Nacional

Más control al usar software de espías, reclama la ONU

El alto comisionado de la ONU para los Derechos Humanos dijo que el hecho de espiar constituyen una injerencia arbitraria en la vida personal por lo que exigió una investigación. 
Redacción
22 junio 2017 22:50 Última actualización 23 junio 2017 8:0
The New York Times publicó que el gobierno mexicano realizaba espionaje contra activistas, periodistas y defensores de DH.

The New York Times publicó que el gobierno mexicano realizaba espionaje contra activistas, periodistas y defensores de DH.

CIUDAD DE MÉXICO.- La Oficina en México del Alto Comisionado de Naciones Unidas para los Derechos Humanos condenó ayer los supuestos actos de espionaje digital y acoso contra periodistas, activistas y defensores de los derechos humanos.

El organismo recalcó que estos hechos “constituyen una injerencia arbitraria en la vida personal”, y reclamó una investigación que garantice la rendición de cuentas por parte de los responsables.

El representante de la oficina, Jan Jarab, expresó su “profunda preocupación” por las denuncias en este sentido, al apuntar la gravedad de la vigilancia digital a estas personas.

Dijo que el uso de estas herramientas de vigilancia por parte de las autoridades “debe estar sometido a estrictos controles para evitar su utilización ilegal e indebida”.

El lunes, varias organizaciones proderechos humanos, periodistas y activistas anticorrupción denunciaron al gobierno de México por emplear contra la población, en especial a los investigadores de la masacre de 43 ‘normalistas’ en Ayotzinapa y varios reporteros, un programa de espionaje adquirido para investigar a criminales.

Según la investigación revelada por The New York Times, al menos tres agencias federales mexicanas se han gastado, desde 2011, casi 80 millones de dólares en programas de espionaje de una empresa de origen israelí. Un software conocido como Pegasus que se infiltra en teléfonos móviles a través de “mensajes fantasma” y por los que acaban interviniendo llamadas, mensajes de texto, correos electrónicos, contactos, calendarios e incluso las cámaras.

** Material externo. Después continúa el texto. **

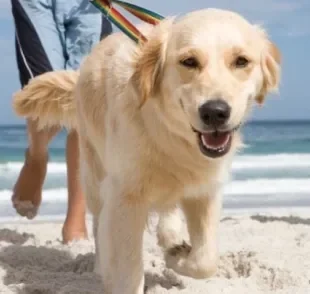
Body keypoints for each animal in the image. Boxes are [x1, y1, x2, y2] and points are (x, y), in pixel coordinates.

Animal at [13, 8, 280, 292]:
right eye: (189, 61)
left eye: (241, 61)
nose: (215, 112)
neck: (171, 135)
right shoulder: (124, 195)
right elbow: (128, 266)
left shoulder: (204, 191)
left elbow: (206, 261)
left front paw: (177, 256)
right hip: (95, 174)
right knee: (99, 222)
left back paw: (171, 236)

Aunque la fabricante del software, NSO Group, afirma que vende la herramienta de forma exclusiva bajo condición de que sea utilizada para combatir a terroristas o grupos criminales, decenas de mensajes examinados por The New York Times y analistas forenses independientes, revelan que el software ha sido utilizado para vigilar a personas críticas del gobierno.

En respuesta, el secretario de Gobernación de México, Miguel Ángel Osorio Chong, aseguró el martes que no existe espionaje contra periodistas, activistas ni ONG en el país, y pidió que se denuncie cualquier caso sospechoso.

El mismo martes, el exconsultor de la Agencia Nacional de Seguridad de Estados Unidos (NSA) Edward Snowden, publicó un mensaje en español en su Twitter. “No importa si es una sorpresa, o si nos advirtieron. Lo que importa es que se trata de un crimen contra el público”, indicó, adjuntando un enlace con el artículo del citado diario.

Este supuesto espionaje contraviene la ley mexicana, que estipula que sólo un juez federal puede autorizar la vigilancia de comunicaciones privadas y sólo cuando los funcionarios demuestran motivos de peso para esta solicitud.